■ What to produce
Sum up the column on language standards in two sentences.

■ Exercise passage
The Parliamentary Commissioner for the Environment, Dr Jan Wright, has degrees from Canterbury University and California's Berkley, plus a doctorate from Harvard, and she can't speak English.

In a recent evaluation report on solar energy presented to Parliament, she wrote, "although it seemed instinctively good to harness the sun's energy ..." and further on, "Instinct and reason both tell us that solar water heaters perform at their best in summer ..."

No Dr Wright, instinct tells us nothing of the sort. First, because the only instinct we have is to suckle and second, because instinctive behaviour is by definition, automatic and unreasoned.

What she should have said is intuition, that is gut feel behaviour based on past experience. Instinct on the other hand is behaviour written into our genes and most important, common to every member of the species. The simpler the species, the more reliant its members are on instinctive behaviour. To clarify the matter further, instinct and intuition differ from another behavioural response, namely reflexive behaviour which is usually a reaction to a physical stimulus. But here's my point. Am I guilty of pedantic preciousness in raising this? Some readers may feel so but I don't. Surely given Dr Wright's academic background we should expect correct English.


There's been a sharp decline in language standards in recent decades, which ought to be a matter for concern. Yet ironically, it's coincided with a growing romanticising about redundant languages, illustrated in New Zealand by the waste promoting Maori. The same nonsense occurs elsewhere, such as in Wales, while National Geographic magazine is forever wringing its hands about the last two survivors, now in their 90s, who are the only remaining speakers of Wagamishoo or whatever. This is silly. It doesn't matter and to extrapolate knowledge of a language as revealing the soul of the people and similar claptrap, as spouted here by the Maori language proponents, is sheer fantasy.

I have just completed writing a soon-to-be-published book on an aspect of our contemporary language following six years of hobbyist research. I thoroughly enjoyed this exercise but I certainly don't romanticise it. Rather, language is a tool, nothing more and undoubtedly it is the prime reason for homo sapiens' rise to the top of the animal world.

The save-the-whales mob are forever pointing out whales', dolphins' and porpoises' communication aptitude as reasons for their animal kingdom superiority and thus protection. More recently we read of scientists claiming evidence of some plants' ability to communicate although I suspect they may simply have noted common reactive behaviour. But what solely counts with language is its functional value which is diminished when mis-used.

■ Exercise data

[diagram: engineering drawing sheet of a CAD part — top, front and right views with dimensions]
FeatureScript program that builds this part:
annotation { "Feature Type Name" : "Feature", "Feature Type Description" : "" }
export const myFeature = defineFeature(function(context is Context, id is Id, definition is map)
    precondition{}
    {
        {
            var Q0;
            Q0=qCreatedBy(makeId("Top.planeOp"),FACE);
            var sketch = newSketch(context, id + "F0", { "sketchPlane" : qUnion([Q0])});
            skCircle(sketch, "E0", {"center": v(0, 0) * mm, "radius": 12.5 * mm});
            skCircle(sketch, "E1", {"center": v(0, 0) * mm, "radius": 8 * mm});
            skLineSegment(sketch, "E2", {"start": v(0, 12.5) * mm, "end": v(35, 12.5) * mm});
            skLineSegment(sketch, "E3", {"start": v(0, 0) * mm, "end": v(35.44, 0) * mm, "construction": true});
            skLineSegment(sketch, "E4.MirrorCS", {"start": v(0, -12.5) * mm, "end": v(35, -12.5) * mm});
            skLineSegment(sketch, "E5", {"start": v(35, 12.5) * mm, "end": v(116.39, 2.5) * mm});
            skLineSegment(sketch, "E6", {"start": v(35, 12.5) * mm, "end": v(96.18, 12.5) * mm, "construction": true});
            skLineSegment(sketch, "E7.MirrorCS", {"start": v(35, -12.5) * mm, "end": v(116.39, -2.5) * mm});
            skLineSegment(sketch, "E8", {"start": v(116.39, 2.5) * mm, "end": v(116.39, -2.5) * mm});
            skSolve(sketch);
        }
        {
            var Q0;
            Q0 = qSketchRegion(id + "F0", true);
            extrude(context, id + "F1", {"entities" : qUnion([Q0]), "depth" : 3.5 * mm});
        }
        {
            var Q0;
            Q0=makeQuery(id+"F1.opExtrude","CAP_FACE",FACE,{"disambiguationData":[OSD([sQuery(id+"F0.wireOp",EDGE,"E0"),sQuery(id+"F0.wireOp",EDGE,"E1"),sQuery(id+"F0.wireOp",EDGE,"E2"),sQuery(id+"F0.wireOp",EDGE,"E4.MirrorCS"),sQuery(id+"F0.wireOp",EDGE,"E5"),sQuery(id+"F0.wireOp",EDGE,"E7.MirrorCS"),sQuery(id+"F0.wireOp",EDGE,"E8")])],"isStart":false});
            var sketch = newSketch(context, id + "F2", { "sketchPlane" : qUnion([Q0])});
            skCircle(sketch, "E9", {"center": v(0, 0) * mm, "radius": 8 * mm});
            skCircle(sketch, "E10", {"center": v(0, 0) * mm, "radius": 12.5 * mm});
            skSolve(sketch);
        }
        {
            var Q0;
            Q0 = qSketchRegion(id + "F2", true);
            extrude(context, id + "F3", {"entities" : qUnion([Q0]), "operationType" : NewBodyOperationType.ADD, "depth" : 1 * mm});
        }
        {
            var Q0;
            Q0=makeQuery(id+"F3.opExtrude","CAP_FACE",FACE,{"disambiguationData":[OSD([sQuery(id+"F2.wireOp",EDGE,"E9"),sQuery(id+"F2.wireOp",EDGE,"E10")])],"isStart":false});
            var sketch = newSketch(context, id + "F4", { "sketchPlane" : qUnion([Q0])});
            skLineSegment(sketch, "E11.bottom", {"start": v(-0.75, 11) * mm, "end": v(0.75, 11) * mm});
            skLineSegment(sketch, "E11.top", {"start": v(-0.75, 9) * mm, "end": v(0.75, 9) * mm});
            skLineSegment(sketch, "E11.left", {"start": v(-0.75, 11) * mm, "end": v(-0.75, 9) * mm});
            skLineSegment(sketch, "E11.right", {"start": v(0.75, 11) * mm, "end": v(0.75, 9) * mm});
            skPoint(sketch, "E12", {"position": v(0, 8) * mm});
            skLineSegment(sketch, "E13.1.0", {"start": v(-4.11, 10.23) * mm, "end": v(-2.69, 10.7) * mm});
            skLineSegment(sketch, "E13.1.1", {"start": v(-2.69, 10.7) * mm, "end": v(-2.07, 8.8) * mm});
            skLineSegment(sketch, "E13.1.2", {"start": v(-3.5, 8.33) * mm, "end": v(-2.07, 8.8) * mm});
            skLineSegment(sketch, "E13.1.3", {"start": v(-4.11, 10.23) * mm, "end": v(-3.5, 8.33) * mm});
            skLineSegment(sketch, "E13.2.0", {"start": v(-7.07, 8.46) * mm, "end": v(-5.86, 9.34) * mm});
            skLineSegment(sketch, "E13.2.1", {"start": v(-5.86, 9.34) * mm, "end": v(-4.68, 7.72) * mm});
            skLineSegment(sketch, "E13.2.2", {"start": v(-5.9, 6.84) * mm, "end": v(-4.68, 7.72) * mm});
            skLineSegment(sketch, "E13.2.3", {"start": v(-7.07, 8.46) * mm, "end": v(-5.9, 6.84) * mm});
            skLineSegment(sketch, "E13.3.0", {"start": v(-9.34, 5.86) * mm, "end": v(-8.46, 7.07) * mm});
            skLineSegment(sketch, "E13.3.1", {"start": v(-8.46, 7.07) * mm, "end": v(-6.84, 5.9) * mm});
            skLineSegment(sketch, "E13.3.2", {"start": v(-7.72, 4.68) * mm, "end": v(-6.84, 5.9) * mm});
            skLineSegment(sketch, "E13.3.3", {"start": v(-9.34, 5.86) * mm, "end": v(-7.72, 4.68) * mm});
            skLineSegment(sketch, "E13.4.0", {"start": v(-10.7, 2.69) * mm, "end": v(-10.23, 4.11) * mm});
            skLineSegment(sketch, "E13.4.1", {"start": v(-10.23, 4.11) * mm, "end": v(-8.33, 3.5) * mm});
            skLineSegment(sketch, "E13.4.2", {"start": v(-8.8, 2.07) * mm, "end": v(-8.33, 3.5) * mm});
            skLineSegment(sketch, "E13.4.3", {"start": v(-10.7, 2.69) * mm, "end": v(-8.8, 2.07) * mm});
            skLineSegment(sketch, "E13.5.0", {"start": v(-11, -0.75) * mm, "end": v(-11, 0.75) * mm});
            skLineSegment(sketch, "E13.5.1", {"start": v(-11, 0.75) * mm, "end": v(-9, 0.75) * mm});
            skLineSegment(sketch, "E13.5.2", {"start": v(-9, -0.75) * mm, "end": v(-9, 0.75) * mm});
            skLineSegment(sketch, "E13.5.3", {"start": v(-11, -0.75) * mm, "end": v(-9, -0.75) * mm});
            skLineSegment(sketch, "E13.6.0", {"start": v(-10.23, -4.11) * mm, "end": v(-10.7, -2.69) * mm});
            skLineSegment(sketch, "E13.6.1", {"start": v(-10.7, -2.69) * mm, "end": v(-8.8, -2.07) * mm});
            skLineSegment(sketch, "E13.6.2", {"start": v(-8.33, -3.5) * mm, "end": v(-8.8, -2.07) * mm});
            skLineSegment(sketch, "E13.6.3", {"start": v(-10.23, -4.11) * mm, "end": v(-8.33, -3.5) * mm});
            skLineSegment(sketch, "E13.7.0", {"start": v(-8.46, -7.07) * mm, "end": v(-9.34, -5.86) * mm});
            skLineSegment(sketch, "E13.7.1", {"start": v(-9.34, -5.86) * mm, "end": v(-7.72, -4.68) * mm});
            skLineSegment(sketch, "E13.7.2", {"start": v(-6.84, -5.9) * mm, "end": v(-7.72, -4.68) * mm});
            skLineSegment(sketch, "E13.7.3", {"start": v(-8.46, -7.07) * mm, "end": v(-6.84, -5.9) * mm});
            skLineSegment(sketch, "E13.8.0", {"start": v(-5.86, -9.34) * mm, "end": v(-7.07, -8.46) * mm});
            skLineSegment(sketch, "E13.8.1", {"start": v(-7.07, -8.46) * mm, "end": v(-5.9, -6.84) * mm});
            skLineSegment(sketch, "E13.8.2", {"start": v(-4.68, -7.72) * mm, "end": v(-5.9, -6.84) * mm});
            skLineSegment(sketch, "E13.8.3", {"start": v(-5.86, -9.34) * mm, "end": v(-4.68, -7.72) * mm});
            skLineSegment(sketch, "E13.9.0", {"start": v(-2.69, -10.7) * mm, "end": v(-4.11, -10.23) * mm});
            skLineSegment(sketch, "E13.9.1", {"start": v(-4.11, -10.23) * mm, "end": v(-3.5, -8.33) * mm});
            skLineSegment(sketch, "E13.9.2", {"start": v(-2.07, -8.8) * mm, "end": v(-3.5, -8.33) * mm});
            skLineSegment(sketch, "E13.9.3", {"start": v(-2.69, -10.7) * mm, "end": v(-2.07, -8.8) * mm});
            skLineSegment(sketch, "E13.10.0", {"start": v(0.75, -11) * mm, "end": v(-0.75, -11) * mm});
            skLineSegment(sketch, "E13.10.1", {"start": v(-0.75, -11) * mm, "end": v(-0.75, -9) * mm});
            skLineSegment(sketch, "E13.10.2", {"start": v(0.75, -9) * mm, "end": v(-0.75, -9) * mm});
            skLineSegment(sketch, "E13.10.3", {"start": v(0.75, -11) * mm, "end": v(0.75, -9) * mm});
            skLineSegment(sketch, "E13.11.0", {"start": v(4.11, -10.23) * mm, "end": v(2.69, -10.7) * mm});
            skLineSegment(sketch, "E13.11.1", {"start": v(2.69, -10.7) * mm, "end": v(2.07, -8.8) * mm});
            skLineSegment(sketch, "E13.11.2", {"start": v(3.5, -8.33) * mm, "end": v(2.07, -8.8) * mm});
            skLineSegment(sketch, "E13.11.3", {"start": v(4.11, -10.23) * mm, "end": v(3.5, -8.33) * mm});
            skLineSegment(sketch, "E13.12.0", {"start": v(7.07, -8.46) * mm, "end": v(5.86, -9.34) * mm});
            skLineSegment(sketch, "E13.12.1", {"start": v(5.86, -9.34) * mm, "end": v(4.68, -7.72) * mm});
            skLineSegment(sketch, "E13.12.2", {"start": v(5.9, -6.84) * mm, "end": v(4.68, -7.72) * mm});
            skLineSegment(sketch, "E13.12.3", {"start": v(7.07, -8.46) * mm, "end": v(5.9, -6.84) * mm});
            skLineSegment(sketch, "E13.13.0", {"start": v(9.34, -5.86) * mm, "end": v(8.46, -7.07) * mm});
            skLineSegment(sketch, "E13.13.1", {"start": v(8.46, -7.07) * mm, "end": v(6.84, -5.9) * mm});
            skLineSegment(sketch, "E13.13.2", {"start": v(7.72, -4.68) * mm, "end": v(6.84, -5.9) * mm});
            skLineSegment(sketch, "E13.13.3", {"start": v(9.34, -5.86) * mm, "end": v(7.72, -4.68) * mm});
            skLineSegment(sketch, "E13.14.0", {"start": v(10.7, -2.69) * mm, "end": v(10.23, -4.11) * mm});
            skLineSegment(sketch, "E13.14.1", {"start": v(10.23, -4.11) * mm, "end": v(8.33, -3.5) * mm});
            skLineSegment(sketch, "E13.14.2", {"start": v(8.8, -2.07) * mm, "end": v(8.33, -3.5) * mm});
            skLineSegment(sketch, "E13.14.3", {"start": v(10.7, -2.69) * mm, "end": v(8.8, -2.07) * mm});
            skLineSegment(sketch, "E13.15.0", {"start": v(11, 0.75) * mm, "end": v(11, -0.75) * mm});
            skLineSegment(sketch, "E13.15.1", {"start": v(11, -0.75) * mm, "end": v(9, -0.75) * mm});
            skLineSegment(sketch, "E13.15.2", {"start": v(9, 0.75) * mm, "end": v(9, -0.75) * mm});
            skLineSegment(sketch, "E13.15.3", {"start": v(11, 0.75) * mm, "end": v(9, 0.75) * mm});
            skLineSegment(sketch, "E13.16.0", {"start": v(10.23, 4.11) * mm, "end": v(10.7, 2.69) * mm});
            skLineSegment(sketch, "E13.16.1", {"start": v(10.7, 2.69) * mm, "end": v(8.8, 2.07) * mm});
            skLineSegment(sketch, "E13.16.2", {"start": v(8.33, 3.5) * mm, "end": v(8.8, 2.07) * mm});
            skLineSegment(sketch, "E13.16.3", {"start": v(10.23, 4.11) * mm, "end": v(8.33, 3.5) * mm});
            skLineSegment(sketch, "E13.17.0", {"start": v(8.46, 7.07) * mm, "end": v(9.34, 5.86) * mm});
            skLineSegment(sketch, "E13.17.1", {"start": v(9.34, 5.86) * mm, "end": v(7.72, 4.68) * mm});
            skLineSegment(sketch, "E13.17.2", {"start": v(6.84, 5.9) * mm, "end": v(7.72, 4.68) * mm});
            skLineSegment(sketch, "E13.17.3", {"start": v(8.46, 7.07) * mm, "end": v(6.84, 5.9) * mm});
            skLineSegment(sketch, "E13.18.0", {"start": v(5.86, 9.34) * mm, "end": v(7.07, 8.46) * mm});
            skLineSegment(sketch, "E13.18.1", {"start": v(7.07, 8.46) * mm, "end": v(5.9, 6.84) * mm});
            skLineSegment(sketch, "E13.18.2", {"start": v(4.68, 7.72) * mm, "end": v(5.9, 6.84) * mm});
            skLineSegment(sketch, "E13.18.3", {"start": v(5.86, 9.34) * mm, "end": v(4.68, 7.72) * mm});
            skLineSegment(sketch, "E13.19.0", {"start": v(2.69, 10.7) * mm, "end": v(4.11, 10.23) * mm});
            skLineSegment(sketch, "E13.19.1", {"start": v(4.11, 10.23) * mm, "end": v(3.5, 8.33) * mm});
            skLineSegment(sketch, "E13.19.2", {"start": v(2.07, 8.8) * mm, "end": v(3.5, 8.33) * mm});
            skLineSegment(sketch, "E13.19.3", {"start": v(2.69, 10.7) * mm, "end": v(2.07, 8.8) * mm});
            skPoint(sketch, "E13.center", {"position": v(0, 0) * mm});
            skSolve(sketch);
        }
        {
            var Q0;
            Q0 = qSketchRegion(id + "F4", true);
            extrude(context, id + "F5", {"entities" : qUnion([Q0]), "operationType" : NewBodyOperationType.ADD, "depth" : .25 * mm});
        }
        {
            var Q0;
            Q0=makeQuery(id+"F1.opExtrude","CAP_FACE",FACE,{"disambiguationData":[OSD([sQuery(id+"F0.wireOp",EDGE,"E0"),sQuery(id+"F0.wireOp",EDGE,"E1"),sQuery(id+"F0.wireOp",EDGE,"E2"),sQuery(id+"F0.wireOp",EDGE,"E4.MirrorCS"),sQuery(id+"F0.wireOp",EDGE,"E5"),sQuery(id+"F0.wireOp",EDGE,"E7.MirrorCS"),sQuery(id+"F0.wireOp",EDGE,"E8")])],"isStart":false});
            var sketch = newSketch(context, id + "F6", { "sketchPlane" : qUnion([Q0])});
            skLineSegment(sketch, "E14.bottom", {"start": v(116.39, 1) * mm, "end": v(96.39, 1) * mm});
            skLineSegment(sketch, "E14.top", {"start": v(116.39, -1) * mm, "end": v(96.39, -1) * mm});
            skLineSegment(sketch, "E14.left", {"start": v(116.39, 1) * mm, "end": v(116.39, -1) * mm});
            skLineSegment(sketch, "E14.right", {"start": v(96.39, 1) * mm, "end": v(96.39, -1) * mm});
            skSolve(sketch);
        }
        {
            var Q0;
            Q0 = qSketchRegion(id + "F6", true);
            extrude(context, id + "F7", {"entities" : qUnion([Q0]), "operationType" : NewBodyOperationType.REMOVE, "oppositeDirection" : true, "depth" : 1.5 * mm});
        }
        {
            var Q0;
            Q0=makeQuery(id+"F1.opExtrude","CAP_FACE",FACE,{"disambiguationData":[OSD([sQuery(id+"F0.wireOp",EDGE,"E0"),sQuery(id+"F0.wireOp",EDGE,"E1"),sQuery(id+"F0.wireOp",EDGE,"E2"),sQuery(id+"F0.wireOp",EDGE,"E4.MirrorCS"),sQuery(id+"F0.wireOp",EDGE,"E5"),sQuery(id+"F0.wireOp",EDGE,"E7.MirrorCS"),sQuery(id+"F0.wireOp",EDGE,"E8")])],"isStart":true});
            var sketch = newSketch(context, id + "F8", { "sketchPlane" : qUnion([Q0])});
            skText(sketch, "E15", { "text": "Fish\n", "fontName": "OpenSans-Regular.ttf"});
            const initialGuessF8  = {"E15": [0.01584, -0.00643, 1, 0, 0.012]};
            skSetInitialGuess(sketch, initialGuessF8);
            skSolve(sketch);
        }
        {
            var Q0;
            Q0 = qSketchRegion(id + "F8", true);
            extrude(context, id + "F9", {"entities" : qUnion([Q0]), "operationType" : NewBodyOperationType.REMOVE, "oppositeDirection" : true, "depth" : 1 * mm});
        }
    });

■ Your response
The writer faults the Parliamentary Commissioner for the Environment, Dr Jan Wright, for writing "instinct" in a solar energy report when she should have said "intuition," and argues that someone with her academic background should be expected to use correct English. The writer then laments a sharp decline in language standards, calls the romanticising of redundant languages such as Maori silly, and holds that language is only a tool whose functional value is diminished when it is misused.